This recipe is from Nourishing Traditions by Sally Fallon (it is slightly adapted). I had been wanting to make my own nut/seed butter forever, so when I was flipping through the book and saw the recipe I thought, what am I waiting for? My first taste of the nut butter was unreal. I thought I was dreaming. Then I took another spoonful and ended up eating half the batch. I have since then made 4 batches and my mom and I like to take it straight out of the fridge, break off a chunk, and eat it plain. The recipe does recommend to eat it at room temperature because the coconut oil hardens when refrigerated, but it tastes the same either way!
You can adapt this recipe to be nut-free if you are allergic. Just use sunflower and pumpkin seeds!
A note on the nuts and seeds: Sally Fallon recommends using the nuts from her recipe for "Crispy Nuts" in the nut butter. Crispy Nuts have just been soaked for a few hours and then dried in the oven at 200 degrees. This step is not necessary, but it does make the nuts easier to digest. If you have digestive or autoimmune disease, you may consider soaking all of your nuts before consuming, as it is easier on the body.
This nut butter is healthful for several reasons:
Coconut Oil:"It contains large amounts of lauric acid, one of the chief fatty acids in breast milk. Coconut oil supports the immune system and helps prevent bacterial, viral, and fungal infections. According to scientific and clinical research, it can reduce the risk of deadly degenerative diseases such as cancer, heart disease, and diabetes." -Restoring Your Digestive Health by Jordan S. Rubin, N.M.D. and Joseph Brasco, M.D. "It also contains short-chain fatty acids which are easily absorbed into our system and used as energy, instead of going through the liver and being stored in our body as fat." -Nourishing Traditions by Sally Fallon
Raw Unfiltered Honey: This kind of honey still contains enzymes, propolis, and bee pollen, which aid in digestion, fight cancerous cells, and help our immune system deal with allergens in our environment. Information from Sally Fallon at PlanetThrive.

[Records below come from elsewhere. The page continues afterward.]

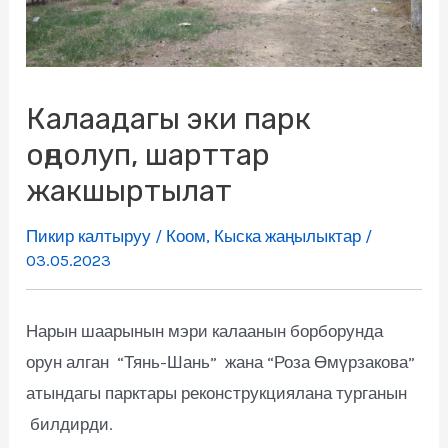
Калаадагы эки парк
оңдолуп, шарттар
жакшыртылат
Пикир калтыруу
/
Коом
,
Кыска жаңылыктар
/
03.05.2023
Нарын шаарынын мэри калаанын борборунда
орун алган “Тянь-Шань” жана “Роза Өмүрзакова”
атындагы парктары реконструкциялана турганын
билдирди.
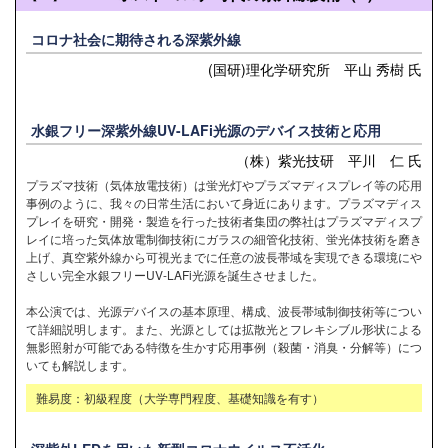
コロナ社会に期待される深紫外線
(国研)理化学研究所 平山 秀樹 氏
水銀フリー深紫外線UV-LAFi光源のデバイス技術と応用
（株）紫光技研 平川 仁 氏
プラズマ技術（気体放電技術）は蛍光灯やプラズマディスプレイ等の応用
事例のように、我々の日常生活において身近にあります。プラズマディス
プレイを研究・開発・製造を行った技術者集団の弊社はプラズマディスプ
レイに培った気体放電制御技術にガラスの細管化技術、蛍光体技術を磨き
上げ、真空紫外線から可視光までに任意の波長帯域を実現できる環境にや
さしい完全水銀フリーUV-LAFi光源を誕生させました。
本公演では、光源デバイスの基本原理、構成、波長帯域制御技術等につい
て詳細説明します。また、光源としては拡散光とフレキシブル形状による
無影照射が可能である特徴を生かす応用事例（殺菌・消臭・分解等）につ
いても解説します。
難易度：初級程度（大学専門程度、基礎知識を有す）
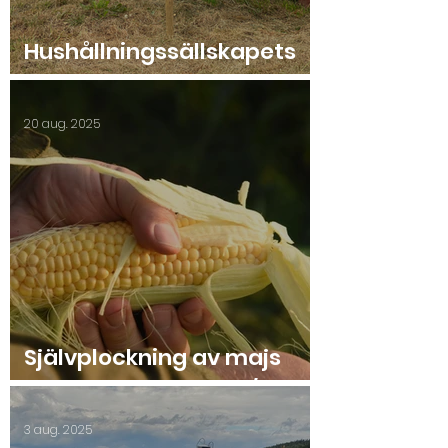
Hushållningssällskapets
Sommarmöte 2025
20 aug. 2025
Självplockning av majs
2025 start lördag 23/8.
3 aug. 2025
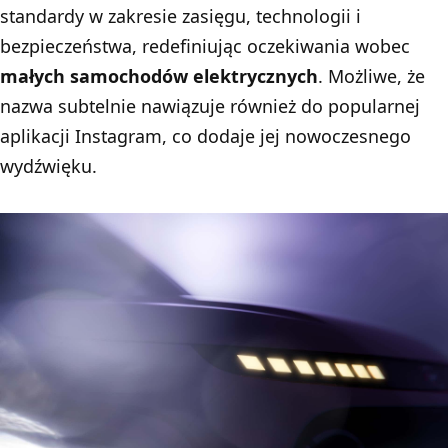
standardy w zakresie zasięgu, technologii i
bezpieczeństwa, redefiniując oczekiwania wobec
małych samochodów elektrycznych
. Możliwe, że
nazwa subtelnie nawiązuje również do popularnej
aplikacji Instagram, co dodaje jej nowoczesnego
wydźwięku.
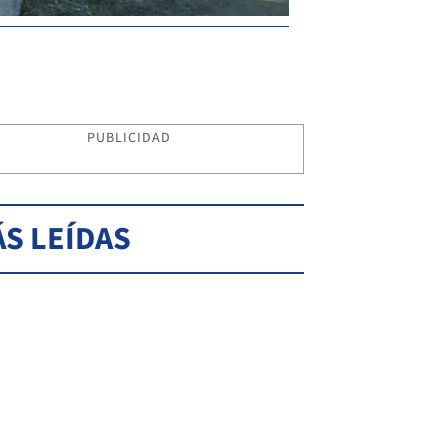
PUBLICIDAD
S LEÍDAS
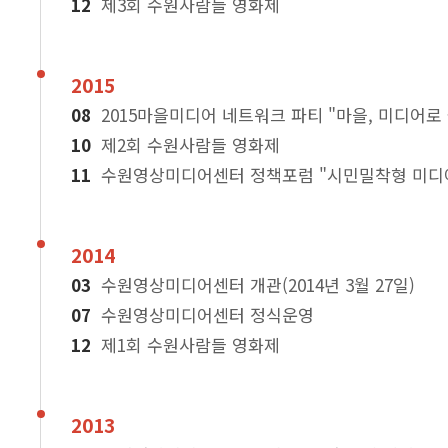
제3회 수원사람들 영화제
2015
2015마을미디어 네트워크 파티 "마을, 미디어로
제2회 수원사람들 영화제
수원영상미디어센터 정책포럼 "시민밀착형 미디
2014
수원영상미디어센터 개관(2014년 3월 27일)
수원영상미디어센터 정식운영
제1회 수원사람들 영화제
2013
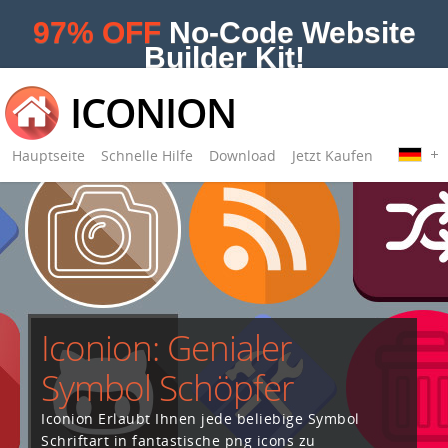
97% OFF
No-Code Website
Builder Kit!
ICONION
Hauptseite
Schnelle Hilfe
Download
Jetzt Kaufen
Iconion: Genialer
Symbol Schöpfer
Iconion Erlaubt Ihnen jede beliebige Symbol
Schriftart in fantastische png icons zu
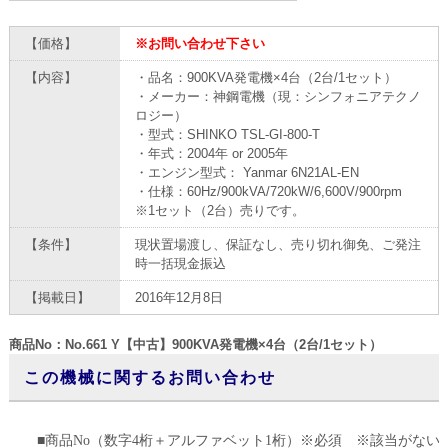
【価格】
※お問い合わせ下さい
【内容】
・品名：900KVA発電機×4台（2台/1セット）
・メーカー：神鋼電機（現：シンフォニアテクノ
ロジー）
・型式：SHINKO TSL-GI-800-T
・年式：2004年 or 2005年
・エンジン型式： Yanmar 6N21AL-EN
・仕様：60Hz/900kVA/720kW/6,600V/900rpm
※1セット（2台）売りです。
【条件】
現状置場渡し、保証なし、売り切れ御免、ご発注
時一括現金振込
【掲載日】
2016年12月8日
商品No：No.661 Y【中古】900KVA発電機×4台（2台/1セット）
この機械に関するお問い合わせ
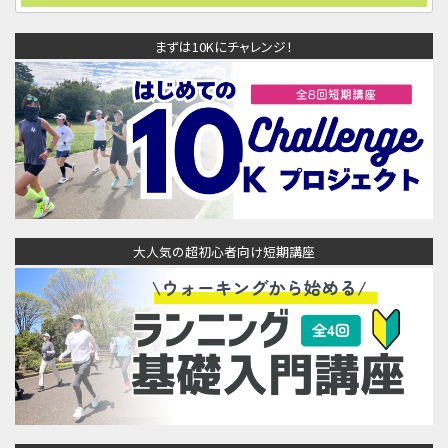
まずは10Kにチャレンジ！
大人気の超初心者向け短期講座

Nuts and seeds: Good source of protein if you are a vegetarian. Good source of vitamins, minerals, EFAs and antioxidants. Nutrients vary between nuts, of course.
Organic Sea Salt:"...high in organic iodine [editor's note: meaning your body is able to use it to the benefit of your health instead of the inorganic iodine found in table salt] from plants and the tiny skeletons of ancient marine life. It includes many trace minerals, including sodium chloride and magnesium salts." -Restoring Your Digestive Health by Jordan S. Rubin, N.M.D. and Joseph Brasco, M.D
1 tsp. sea salt
2 tbs. raw honey
2 cups soaked and oven-dried nuts or seeds of your choice (I use a mix of pumpkin seeds, pistachios and cashews)*
2/3 c. coconut oil (you may adjust depending on your texture preference)

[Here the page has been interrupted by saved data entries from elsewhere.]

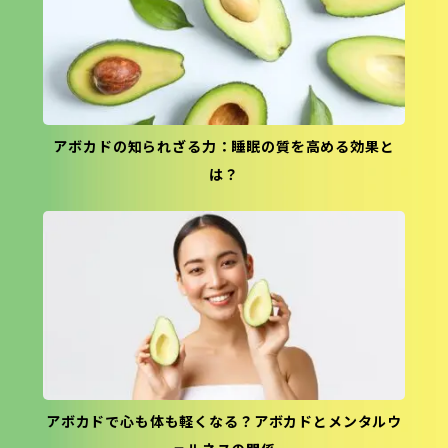
アボカドの知られざる力：睡眠の質を高める効果と
は？
アボカドで心も体も軽くなる？アボカドとメンタルウ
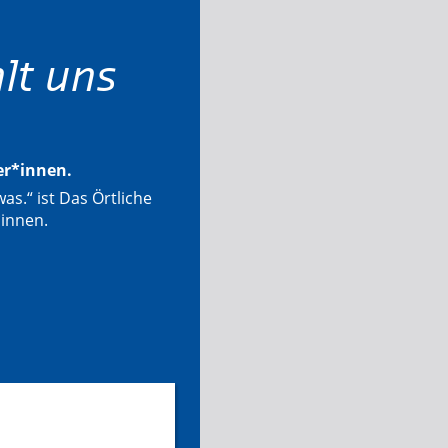
lt uns
ter*innen.
as.“ ist Das Örtliche
*innen.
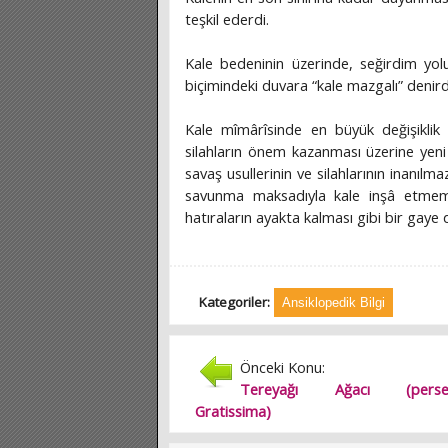
teşkil ederdi.
Kale bedeninin üzerinde, seğirdim yol
biçimindeki duvara “kale mazgalı” denird
Kale mîmârîsinde en büyük değişiklik 
silahların önem kazanması üzerine yeni
savaş usullerinin ve silahlarının inanılm
savunma maksadıyla kale inşâ etmemek
hatıraların ayakta kalması gibi bir gaye
Kategoriler:
Ansiklopedik Bilgi
Önceki Konu:
Tereyağı Ağacı (perse
Gratissima)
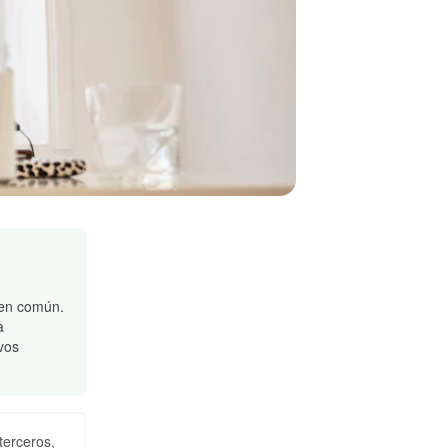
 en común.
a
vos
terceros,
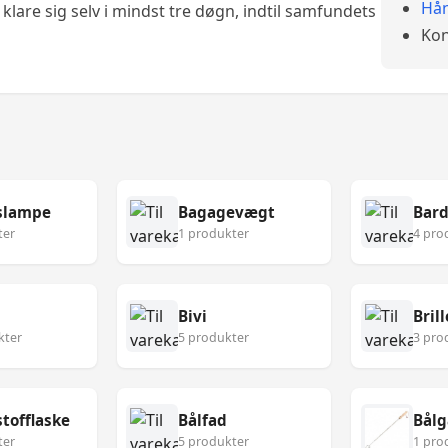
Hån
klare sig selv i mindst tre døgn, indtil samfundets
Kon
slampe
Bagagevægt
Bard
ter
1 produkter
4 pro
Bivi
Brill
kter
5 produkter
3 pro
tofflaske
Bålfad
Bålg
ter
5 produkter
1 pro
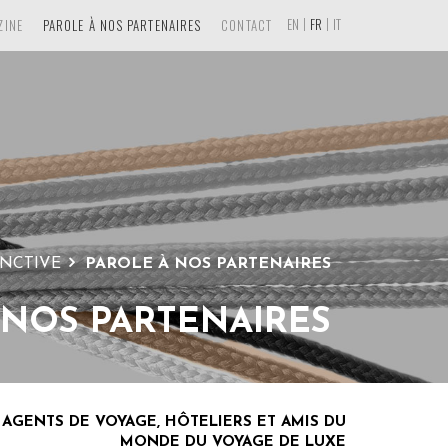
EN
FR
IT
ZINE
PAROLE À NOS PARTENAIRES
CONTACT
INCTIVE
PAROLE À NOS PARTENAIRES
 NOS PARTENAIRES
 AGENTS DE VOYAGE, HÔTELIERS ET AMIS DU
MONDE DU VOYAGE DE LUXE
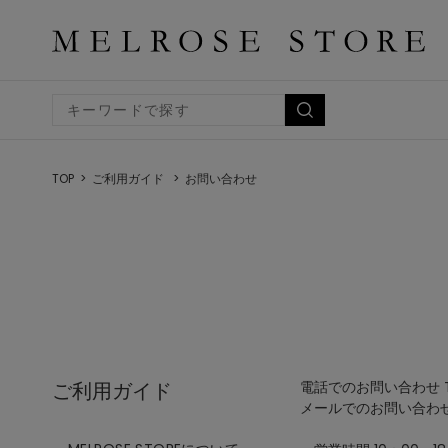
TOP
ご利用ガイド
お問い合わせ
ご利用ガイド
電話でのお問い合わせ TEL
メールでのお問い合わ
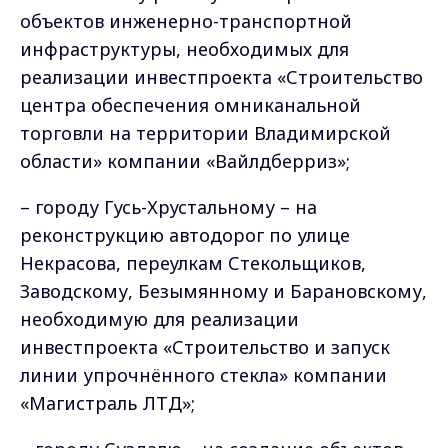
объектов инженерно-транспортной
инфраструктуры, необходимых для
реализации инвестпроекта «Строительство
центра обеспечения омниканальной
торговли на территории Владимирской
области» компании «Вайлдберриз»;
– городу Гусь-Хрустальному – на
реконструкцию автодорог по улице
Некрасова, переулкам Стекольщиков,
Заводскому, Безымянному и Барановскому,
необходимую для реализации
инвестпроекта «Строительство и запуск
линии упрочнённого стекла» компании
«Магистраль ЛТД»;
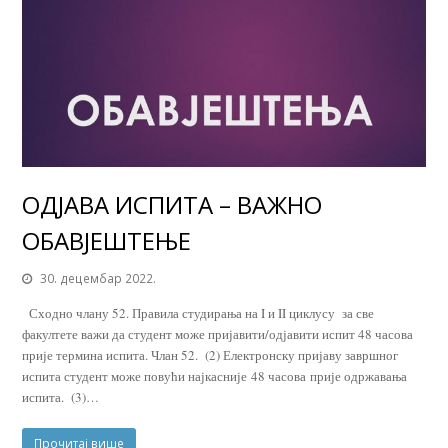
ОДЈАВА ИСПИТА – ВАЖНО
ОБАВЈЕШТЕЊЕ
30. децембар 2022.
Сходно члану 52. Правила студирања на I и II циклусу за све
факултете важи да студент може пријавити/одјавити испит 48 часова
прије термина испита. Члан 52. (2) Електронску пријаву завршног
испита студент може повући најкасније 48 часова прије одржавања
испита. (3)…
Прочитај више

Allow coconut oil to come to room temperature.
Process nuts or seeds until they reach a sand-like consistency.
Add honey, salt and coconut oil to the processor and process until smooth.**
Eat it by the spoonful! It's good for you!

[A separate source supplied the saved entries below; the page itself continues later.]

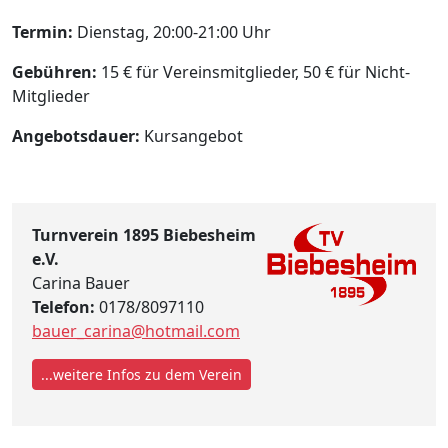
Termin:
Dienstag, 20:00-21:00 Uhr
Gebühren:
15 € für Vereinsmitglieder, 50 € für Nicht-
Mitglieder
Angebotsdauer:
Kursangebot
Turnverein 1895 Biebesheim
e.V.
Carina Bauer
Telefon:
0178/8097110
bauer_carina@hotmail.com
...weitere Infos zu dem Verein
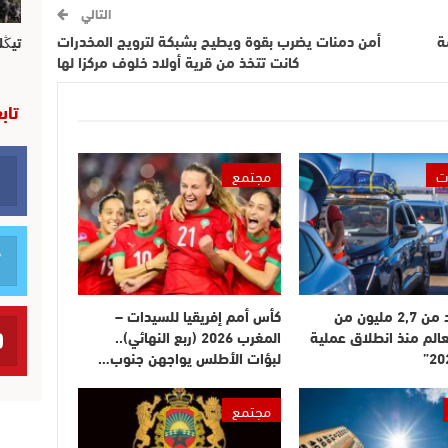
التالي
ة
أمن دمنات يضرب بقوة ويطيح بشبكة لترويج المخدرات
تيڭل
كانت تتخذ من قرية أولاد خلوف مركزا لها
تاب
ت
مجتمع
دخول أزيد من 2,7 مليون من
كأس أمم إفريقيا للسيدات –
عالم منذ انطلاق عملية
المغرب 2026 (ربع النهائي)..
لبؤات الأطلس يواجهن جنوب…
مجتمع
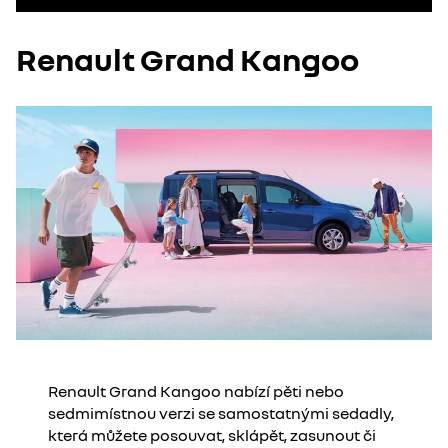
Renault Grand Kangoo
Renault Grand Kangoo nabízí pěti nebo
sedmimístnou verzi se samostatnými sedadly,
která můžete posouvat, sklápět, zasunout či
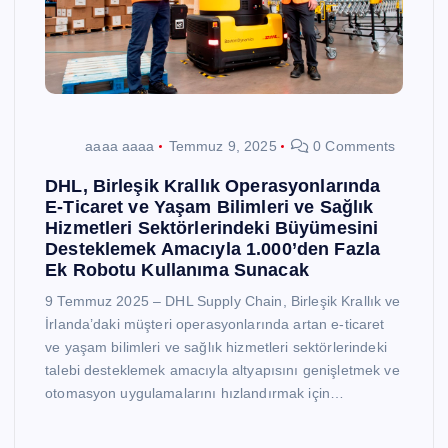
aaaa aaaa
Temmuz 9, 2025
0 Comments
DHL, Birleşik Krallık Operasyonlarında
E-Ticaret ve Yaşam Bilimleri ve Sağlık
Hizmetleri Sektörlerindeki Büyümesini
Desteklemek Amacıyla 1.000’den Fazla
Ek Robotu Kullanıma Sunacak
9 Temmuz 2025 – DHL Supply Chain, Birleşik Krallık ve
İrlanda’daki müşteri operasyonlarında artan e-ticaret
ve yaşam bilimleri ve sağlık hizmetleri sektörlerindeki
talebi desteklemek amacıyla altyapısını genişletmek ve
otomasyon uygulamalarını hızlandırmak için…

*You should soak the nuts for up to 10 hours to deactivate the enzyme inhibitor(which makes it harder to digest). Then, oven dry them at 170 degrees (or less if your oven allows) for up to 6 hours. You can watch and turn them frequently to make sure they don't burn. This process increases the digestibility of the nuts. I make a huge batch and store it in the pantry so I don't have to go through this process every time I need them. If you have no digestive trouble you may be able to skip this step. **This recipe will not work so well if you add the ingredients in a different order or if you don't allow the coconut oil to come to room temperature.